Woodmansee is the child killer due to get out of prison later this year, years early because of credit for good behavior. Woodmansee was convicted of second-degree murder in 1983 after admitting he killed Jason Foreman in South Kingstown in 1975.

A second bill is aimed at others like Woodmansee to keep them locked up longer.

The proposal would eliminate good time for the most violent offenders, but the bill is now being tweaked because of concerns from the Department of Corrections and the attorney general’s office.

“Actually, it wouldn’t be feasible for them to actually incorporate the requests of the bill because of manpower issues and also the discretionary issues,” said state Sen. Susan Sosnowski, D-South Kingstown, the bill’s sponsor.

The plan is to trim the crimes that would fall under the bill’s umbrella. Sosnowski said she doesn’t believe the bill is being gutted.

“I believe that we are moving forward, and we are going to protect people from the people who have been incarcerated for the most egregious crimes,” Sosnowski said.
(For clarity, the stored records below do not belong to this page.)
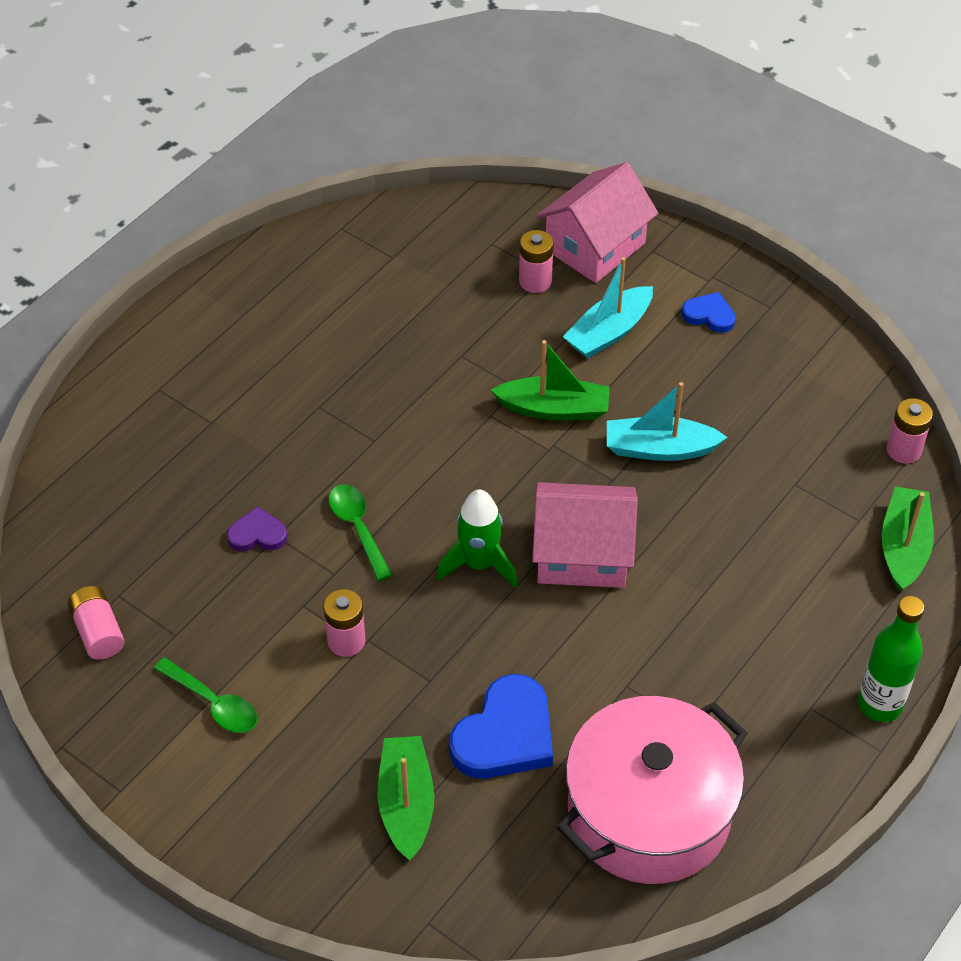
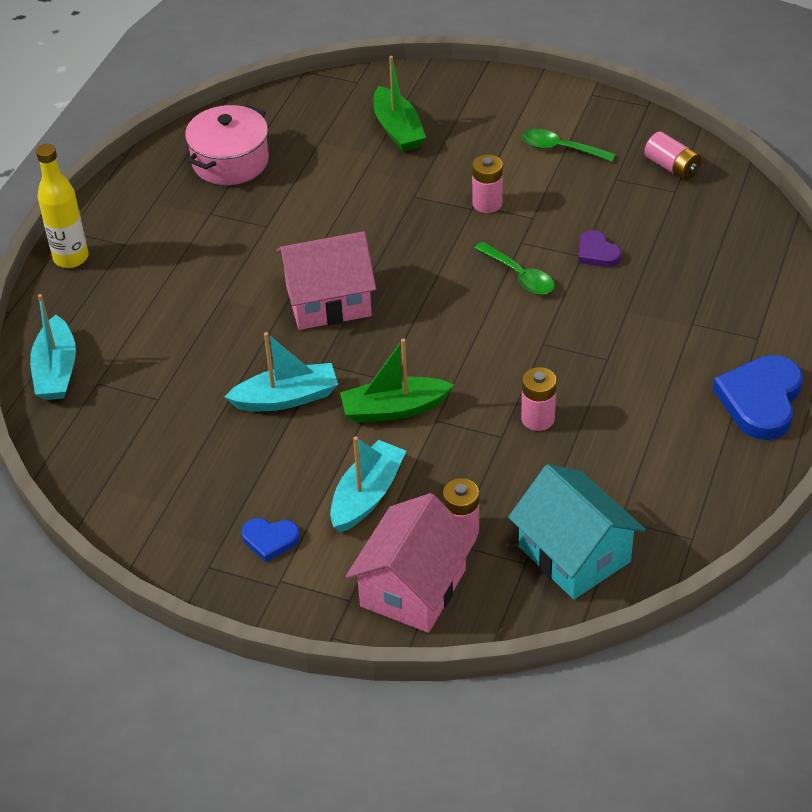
camera: 165 degrees right, 5 degrees down
(257, 534) = (597, 253): purple heart -> purple heart turned 75 degrees clockwise
(447, 239) = (574, 554): none -> turquoise house
(479, 564) = (409, 274): green rocket -> none
(505, 735) = (345, 178): blue heart -> blue heart (760, 400)
(648, 812) = (230, 161): pink pot -> pink pot, size x0.66
(879, 704) = (71, 258): green bottle -> yellow bottle
(903, 450) = (59, 452): pink battery -> pink battery (537, 419)
(903, 547) = (56, 370): green boat -> turquoise boat

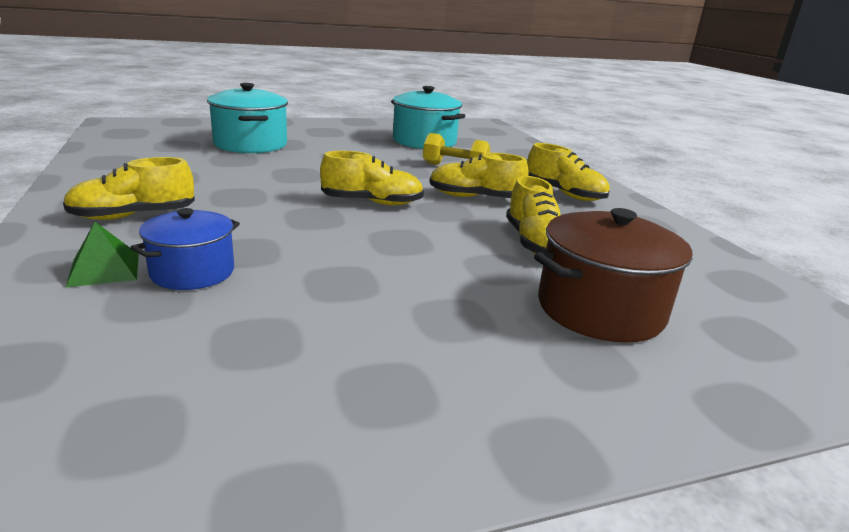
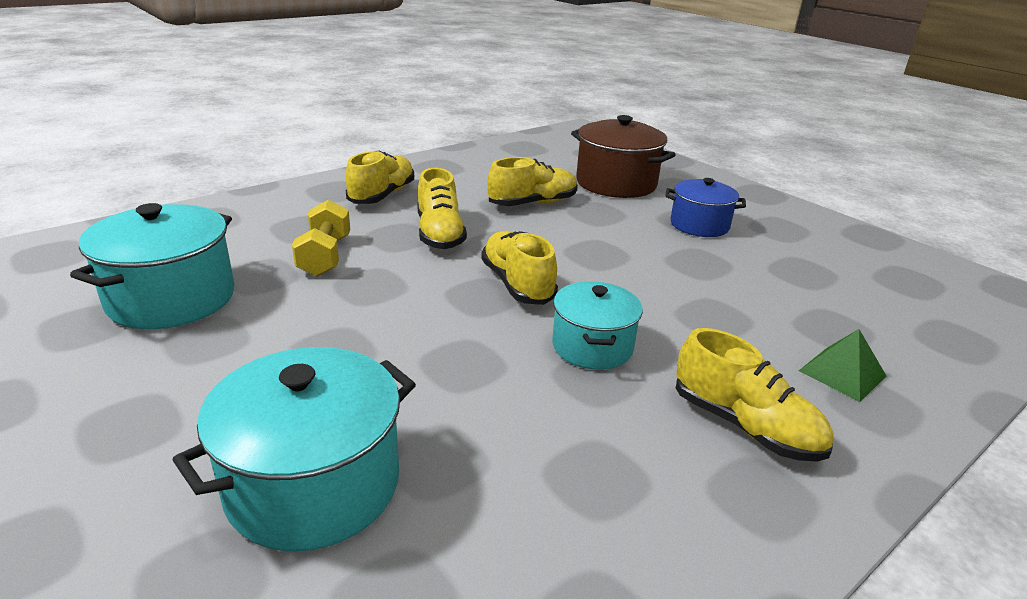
camera: 110 degrees left, 5 degrees up
(192, 272) = (778, 327): blue pot -> blue pot (699, 225)
(268, 203) = (592, 346): none -> turquoise pot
Jay O’Connell was kidnapped as a child from Pawtucket in the 1970s.

“The children that unfortunately are killed, raped, murdered in this country every day, they don’t have voices. I’m a living victim, so I get to speak out,” O’Connell said.

He has a simple message for lawmakers.

“Pass that law that’s going to keep violent offenders, killers, child killers, child rapists in prison where they belong,” O’Connell said.

There is a cost associated with keeping criminals behind bars longer, but the attorney general’s office said it’s worth the price.

The attorney general, the Department of Corrections and the American Civil Liberties Union, which all had concerns, are withholding comment until they see the final version of the legislation.